The other side of the new Grand Foyer provides an overview of the Dutch monarchy before it became a monarchy. Over the years, the exhibition shows that there has been criticism, controversy, and admiration. Exhibits following the east wing of the palace detail key moments in the lives of these oranges.
“We wanted to give an overview of the Dutch monarchy,” said Van Maaseveen. “Whatever a monarch does in his private life, it is always in the public eye. When he is born, when he goes on vacation in Greece, when he buys a new ship, when he dies, when he gets married, everything is It’s public and we all have opinions.
“For example, there was a great deal of debate about a king going to Greece during the coronavirus era. During the 1980s, when Queen Beatrix was on the throne, there were many riots in Amsterdam. William V at the end of the 18th centuryth The century was heavily criticized by patriots for wanting to give ordinary people more power.
For example, one exhibit provokes ongoing debate as to whether the current king, Willem-Alexander, should open the nearby royal palace to the public around his typical half-day of hunting each year.
A ‘Junior Palace’ for children opens in May. Based on a kind of treasure hunt in an imaginary palace, the original Palais Het Lou historic apartments have been completely renovated. Rouille carpet made to blend into the floor.
In keeping with the realities of hunting past, the museum has decided to continue displaying objects such as labeled antlers, elephant trunk lampshades, bear fur rugs and coal scuttles on elephant feet, said the curator. member Christine Deisters said. The former Queen Juliana’s original height markings are still on the wall.

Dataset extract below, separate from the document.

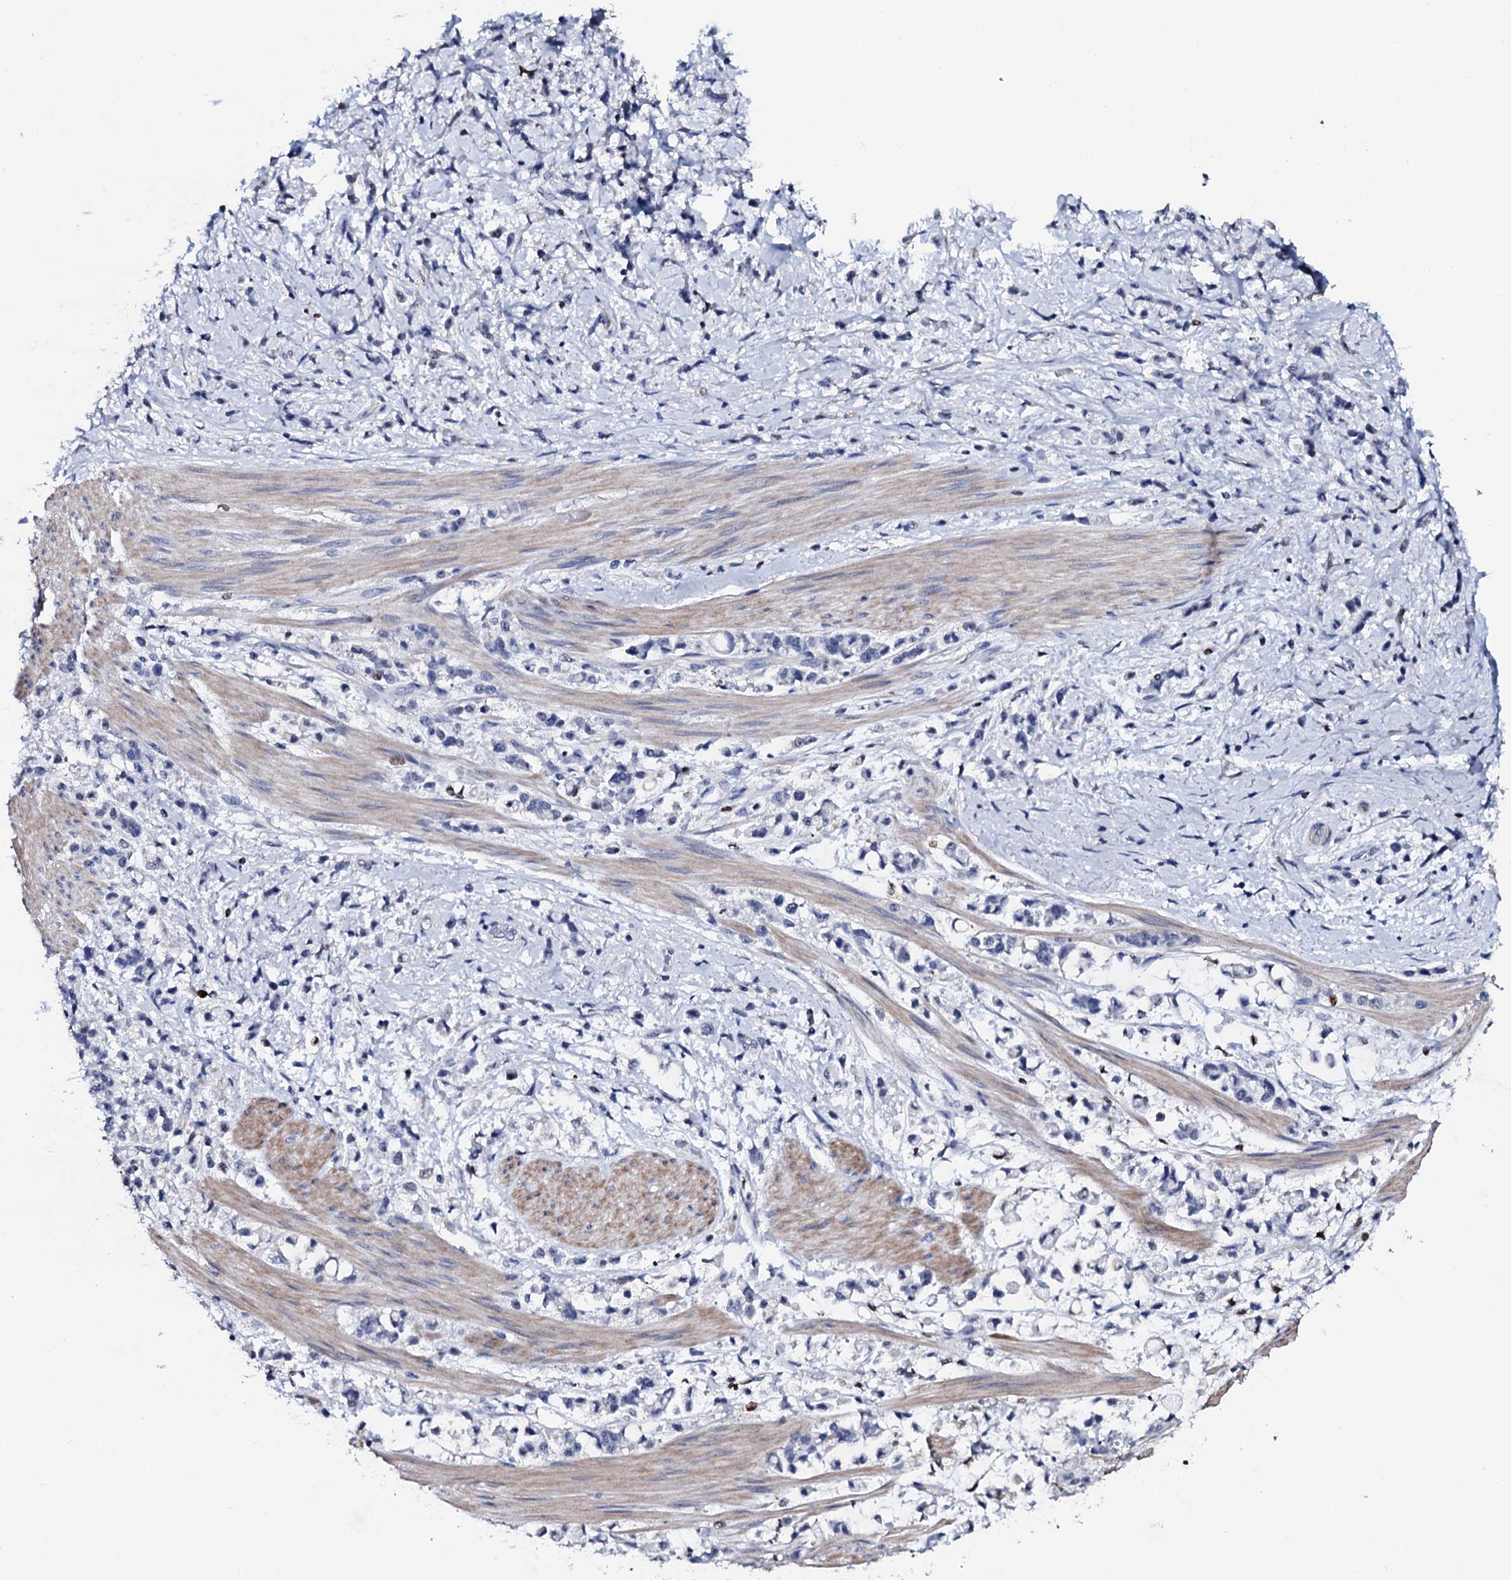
{"staining": {"intensity": "negative", "quantity": "none", "location": "none"}, "tissue": "stomach cancer", "cell_type": "Tumor cells", "image_type": "cancer", "snomed": [{"axis": "morphology", "description": "Adenocarcinoma, NOS"}, {"axis": "topography", "description": "Stomach"}], "caption": "The photomicrograph shows no staining of tumor cells in adenocarcinoma (stomach).", "gene": "NPM2", "patient": {"sex": "female", "age": 60}}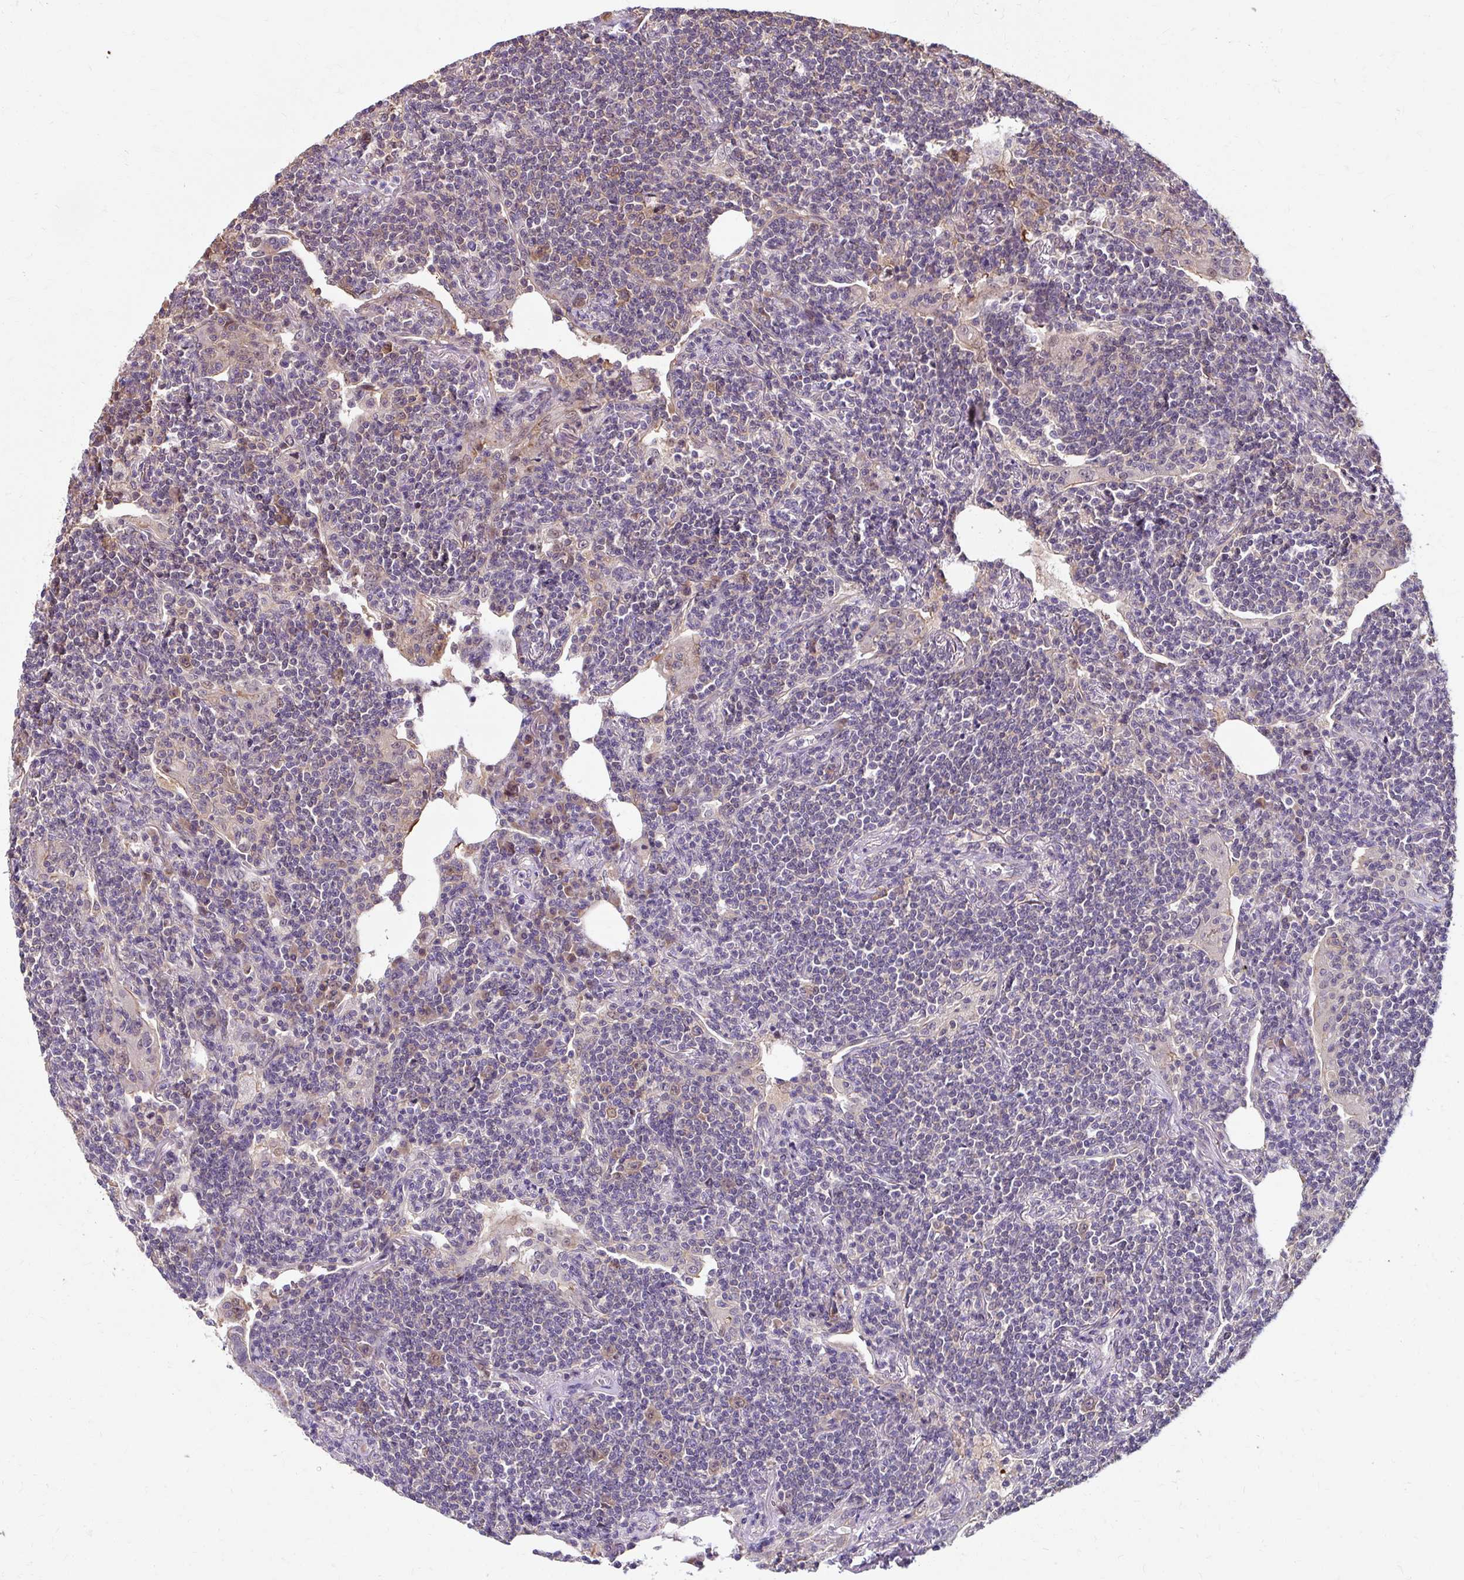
{"staining": {"intensity": "negative", "quantity": "none", "location": "none"}, "tissue": "lymphoma", "cell_type": "Tumor cells", "image_type": "cancer", "snomed": [{"axis": "morphology", "description": "Malignant lymphoma, non-Hodgkin's type, Low grade"}, {"axis": "topography", "description": "Lung"}], "caption": "The micrograph displays no significant expression in tumor cells of lymphoma.", "gene": "ZNF555", "patient": {"sex": "female", "age": 71}}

According to van Maarsevenen, the palace is a vivid reminder of the historical ties between Holland and England after William appeared in England with the printing press to campaign against the Protestant takeover. ‘Maximum link was 17th The century when William III united England, Scotland and Ireland with the Dutch Republic,” he said. “With Louis XIV, he was the most powerful person in Europe. He combined the two nations within himself. His bonds were split in 1702 when he died.
In the restored palace, William of Orange’s rivalry with the ‘Sun King’ Louis XIV comes alive in the battle of the tallest fountains. “Here we have fresh water all around, but at Versailles we had to pump water for the fountains. It smelled really bad,” he said. “In our fountain he rose 13 meters, but in the Versailles fountain he rose only 11 meters.”
But light touches aside, the museum hopes the new exhibits and restorations will keep the story of royalty alive. ,” said Van Marseven. “As we speak, it relates to the world around us. Visitors decide for themselves.”